A trusting citizen of our great country would think, “But surely the federal government will bring down the regulatory hammer on those reckless oil barons.” You’re kidding, right?
The Chevron refinery in Salt Lake City just received notice of a civil penalty from the EPA for violating the Clean Air Act by failing to install pollution controls for NOx, mono-nitrogen oxides. The fine is $384,000. Chevron has lost that much in the cushions of their CEO’s couch. Literally, that represents 8 minutes of Chevron’s $26 billion in profits for 2012. Chevron was fined only $1 million for a spectacular refinery fire that sent 15,000 Richmond, California, residents to the hospital last summer. The corporation spent $10 million lobbying Congress last year and came away with $700 million in tax breaks. Little wonder how Chevron and the other members of the Big Oil club are able to do what they please, with impunity, including force feeding us hydrofluoric acid.

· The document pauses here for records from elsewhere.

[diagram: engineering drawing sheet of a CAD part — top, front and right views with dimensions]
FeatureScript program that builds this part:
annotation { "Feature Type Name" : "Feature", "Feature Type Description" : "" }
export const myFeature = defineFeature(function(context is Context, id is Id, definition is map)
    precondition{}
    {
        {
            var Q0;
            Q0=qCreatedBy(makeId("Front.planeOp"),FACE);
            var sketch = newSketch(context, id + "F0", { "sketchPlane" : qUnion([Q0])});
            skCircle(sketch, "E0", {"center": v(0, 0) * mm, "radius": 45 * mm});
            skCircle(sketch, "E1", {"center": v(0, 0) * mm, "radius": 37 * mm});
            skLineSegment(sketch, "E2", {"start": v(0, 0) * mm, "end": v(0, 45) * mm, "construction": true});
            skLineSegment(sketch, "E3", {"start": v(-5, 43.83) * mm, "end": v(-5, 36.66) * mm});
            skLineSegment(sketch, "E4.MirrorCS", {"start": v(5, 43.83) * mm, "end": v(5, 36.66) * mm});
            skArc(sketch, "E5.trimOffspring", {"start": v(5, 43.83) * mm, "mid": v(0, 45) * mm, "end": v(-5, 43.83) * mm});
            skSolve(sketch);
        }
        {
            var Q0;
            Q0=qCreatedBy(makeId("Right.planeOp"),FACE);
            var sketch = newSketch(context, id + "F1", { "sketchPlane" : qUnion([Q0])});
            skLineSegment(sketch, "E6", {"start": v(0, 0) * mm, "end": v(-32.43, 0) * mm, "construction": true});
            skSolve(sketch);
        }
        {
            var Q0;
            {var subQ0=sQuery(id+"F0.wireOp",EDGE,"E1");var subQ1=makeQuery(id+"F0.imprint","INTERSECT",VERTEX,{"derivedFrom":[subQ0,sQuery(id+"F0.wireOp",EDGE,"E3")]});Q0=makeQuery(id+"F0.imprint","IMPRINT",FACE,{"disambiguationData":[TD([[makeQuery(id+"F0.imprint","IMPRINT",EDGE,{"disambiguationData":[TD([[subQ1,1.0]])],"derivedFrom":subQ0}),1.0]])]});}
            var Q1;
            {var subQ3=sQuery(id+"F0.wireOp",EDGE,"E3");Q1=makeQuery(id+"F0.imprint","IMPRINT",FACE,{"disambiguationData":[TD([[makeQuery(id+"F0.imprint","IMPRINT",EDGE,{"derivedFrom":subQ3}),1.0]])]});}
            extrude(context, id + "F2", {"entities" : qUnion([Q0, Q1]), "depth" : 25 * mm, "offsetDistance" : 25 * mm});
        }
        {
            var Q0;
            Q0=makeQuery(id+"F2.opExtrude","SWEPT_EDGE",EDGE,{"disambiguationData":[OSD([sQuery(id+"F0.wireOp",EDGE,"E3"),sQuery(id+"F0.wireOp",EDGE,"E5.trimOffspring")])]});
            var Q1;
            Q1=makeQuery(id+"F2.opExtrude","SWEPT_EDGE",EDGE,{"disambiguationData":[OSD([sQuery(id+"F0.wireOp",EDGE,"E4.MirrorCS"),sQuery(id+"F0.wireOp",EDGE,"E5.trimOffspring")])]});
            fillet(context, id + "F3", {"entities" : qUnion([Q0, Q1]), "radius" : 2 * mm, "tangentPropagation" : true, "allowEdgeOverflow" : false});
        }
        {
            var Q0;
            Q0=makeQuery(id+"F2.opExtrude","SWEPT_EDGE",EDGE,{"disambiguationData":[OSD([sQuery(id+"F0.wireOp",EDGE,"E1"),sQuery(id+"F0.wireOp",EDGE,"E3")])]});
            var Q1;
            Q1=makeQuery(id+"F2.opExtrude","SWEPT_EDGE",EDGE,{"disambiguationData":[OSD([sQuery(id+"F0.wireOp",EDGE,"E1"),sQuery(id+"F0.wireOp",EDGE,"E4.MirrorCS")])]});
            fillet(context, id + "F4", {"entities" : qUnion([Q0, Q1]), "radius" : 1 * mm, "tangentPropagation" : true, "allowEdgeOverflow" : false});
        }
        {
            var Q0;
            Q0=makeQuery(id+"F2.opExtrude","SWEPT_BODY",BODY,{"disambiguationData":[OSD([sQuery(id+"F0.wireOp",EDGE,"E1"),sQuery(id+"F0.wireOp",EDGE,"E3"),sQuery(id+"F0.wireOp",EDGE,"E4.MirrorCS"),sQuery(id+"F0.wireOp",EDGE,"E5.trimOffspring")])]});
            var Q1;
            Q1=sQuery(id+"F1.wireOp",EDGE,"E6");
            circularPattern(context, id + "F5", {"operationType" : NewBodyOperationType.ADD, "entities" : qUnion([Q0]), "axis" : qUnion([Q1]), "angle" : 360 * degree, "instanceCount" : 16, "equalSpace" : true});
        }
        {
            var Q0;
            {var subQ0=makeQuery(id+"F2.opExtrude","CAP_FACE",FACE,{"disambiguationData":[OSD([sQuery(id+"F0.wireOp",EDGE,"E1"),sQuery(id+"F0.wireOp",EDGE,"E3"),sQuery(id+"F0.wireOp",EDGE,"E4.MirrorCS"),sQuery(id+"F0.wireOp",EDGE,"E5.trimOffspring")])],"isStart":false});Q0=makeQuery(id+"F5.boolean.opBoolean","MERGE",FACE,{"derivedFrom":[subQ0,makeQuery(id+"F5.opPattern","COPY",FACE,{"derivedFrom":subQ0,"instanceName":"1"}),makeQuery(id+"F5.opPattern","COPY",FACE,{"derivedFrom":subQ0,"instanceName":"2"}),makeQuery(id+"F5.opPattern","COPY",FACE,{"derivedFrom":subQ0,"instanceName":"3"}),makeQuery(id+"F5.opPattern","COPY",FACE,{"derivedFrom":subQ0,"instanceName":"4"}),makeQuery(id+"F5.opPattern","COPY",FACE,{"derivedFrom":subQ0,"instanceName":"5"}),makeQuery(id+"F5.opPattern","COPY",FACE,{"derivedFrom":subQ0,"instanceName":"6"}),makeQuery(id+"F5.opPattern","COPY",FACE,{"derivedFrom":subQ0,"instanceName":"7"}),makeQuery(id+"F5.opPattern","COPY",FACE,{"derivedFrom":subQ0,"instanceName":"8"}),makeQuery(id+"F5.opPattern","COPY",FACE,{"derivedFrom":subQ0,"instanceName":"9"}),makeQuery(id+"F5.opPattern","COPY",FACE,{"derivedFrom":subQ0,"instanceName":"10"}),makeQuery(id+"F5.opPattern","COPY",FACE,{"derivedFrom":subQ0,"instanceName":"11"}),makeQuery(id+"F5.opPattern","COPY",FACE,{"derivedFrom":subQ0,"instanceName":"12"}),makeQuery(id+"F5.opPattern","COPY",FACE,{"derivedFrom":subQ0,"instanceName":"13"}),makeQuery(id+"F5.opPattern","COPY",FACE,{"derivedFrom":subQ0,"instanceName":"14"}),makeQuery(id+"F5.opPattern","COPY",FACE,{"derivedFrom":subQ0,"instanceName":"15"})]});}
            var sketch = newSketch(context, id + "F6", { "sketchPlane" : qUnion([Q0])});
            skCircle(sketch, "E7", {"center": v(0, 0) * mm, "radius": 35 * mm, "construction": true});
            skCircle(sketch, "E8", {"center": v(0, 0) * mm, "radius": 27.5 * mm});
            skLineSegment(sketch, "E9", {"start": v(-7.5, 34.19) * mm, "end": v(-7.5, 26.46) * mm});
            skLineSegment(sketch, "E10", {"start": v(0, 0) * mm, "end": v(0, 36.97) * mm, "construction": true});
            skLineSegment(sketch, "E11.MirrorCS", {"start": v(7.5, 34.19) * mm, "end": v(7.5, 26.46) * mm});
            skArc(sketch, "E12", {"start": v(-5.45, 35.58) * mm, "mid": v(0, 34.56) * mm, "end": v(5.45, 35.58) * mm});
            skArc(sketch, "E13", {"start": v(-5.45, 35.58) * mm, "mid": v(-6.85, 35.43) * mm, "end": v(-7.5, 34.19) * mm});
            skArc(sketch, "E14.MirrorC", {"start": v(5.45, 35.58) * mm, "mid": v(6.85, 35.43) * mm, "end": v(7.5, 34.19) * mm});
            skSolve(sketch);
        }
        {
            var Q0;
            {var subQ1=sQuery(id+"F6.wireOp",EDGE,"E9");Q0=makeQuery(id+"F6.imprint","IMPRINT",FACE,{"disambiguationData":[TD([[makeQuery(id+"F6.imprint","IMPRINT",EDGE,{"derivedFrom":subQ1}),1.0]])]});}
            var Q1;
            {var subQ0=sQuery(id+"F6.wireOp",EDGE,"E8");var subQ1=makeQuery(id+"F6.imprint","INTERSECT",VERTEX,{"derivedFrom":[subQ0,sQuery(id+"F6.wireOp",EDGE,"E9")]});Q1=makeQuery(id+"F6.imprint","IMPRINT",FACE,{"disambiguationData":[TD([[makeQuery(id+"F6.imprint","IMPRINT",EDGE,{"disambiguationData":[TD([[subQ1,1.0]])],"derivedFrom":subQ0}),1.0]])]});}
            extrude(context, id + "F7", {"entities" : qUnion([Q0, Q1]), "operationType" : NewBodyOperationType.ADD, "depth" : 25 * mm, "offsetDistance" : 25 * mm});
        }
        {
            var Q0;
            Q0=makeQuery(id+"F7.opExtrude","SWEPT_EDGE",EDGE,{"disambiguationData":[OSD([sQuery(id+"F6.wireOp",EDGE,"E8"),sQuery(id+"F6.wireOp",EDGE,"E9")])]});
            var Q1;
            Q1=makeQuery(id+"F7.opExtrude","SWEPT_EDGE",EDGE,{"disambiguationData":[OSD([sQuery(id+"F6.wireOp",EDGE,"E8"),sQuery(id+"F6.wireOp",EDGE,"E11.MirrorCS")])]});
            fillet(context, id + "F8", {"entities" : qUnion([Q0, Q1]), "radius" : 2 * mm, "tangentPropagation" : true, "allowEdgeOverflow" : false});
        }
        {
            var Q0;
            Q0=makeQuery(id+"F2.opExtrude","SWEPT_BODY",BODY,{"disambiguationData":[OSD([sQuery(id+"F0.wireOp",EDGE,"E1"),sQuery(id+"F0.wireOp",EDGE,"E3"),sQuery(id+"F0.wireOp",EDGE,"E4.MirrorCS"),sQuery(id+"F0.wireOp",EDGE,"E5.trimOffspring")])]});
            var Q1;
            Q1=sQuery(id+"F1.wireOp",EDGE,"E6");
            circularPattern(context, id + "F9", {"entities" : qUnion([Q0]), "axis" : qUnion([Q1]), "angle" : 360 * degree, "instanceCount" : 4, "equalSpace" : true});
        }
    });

With the help of the masterminds of the oil industry, we are indeed, “running the entire planet to failure.” At a recent hearing in California on matrix acidizing, Paul Deiro of the Western States Petroleum Association, said, “We use acid because it’s effective. I’m unaware of any disasters related to this.” He urged the legislators to avoid “unnecessary” regulation of acidizing.
Indeed, if something is “effective” in making hydrocarbons rise magically from deep in the ground, and the drillers are “unaware of any disasters,” then what else do we need to know? What demons could possibly be released by destroying the planet for oil? But this is not the movies, and just looking the other way won’t save us.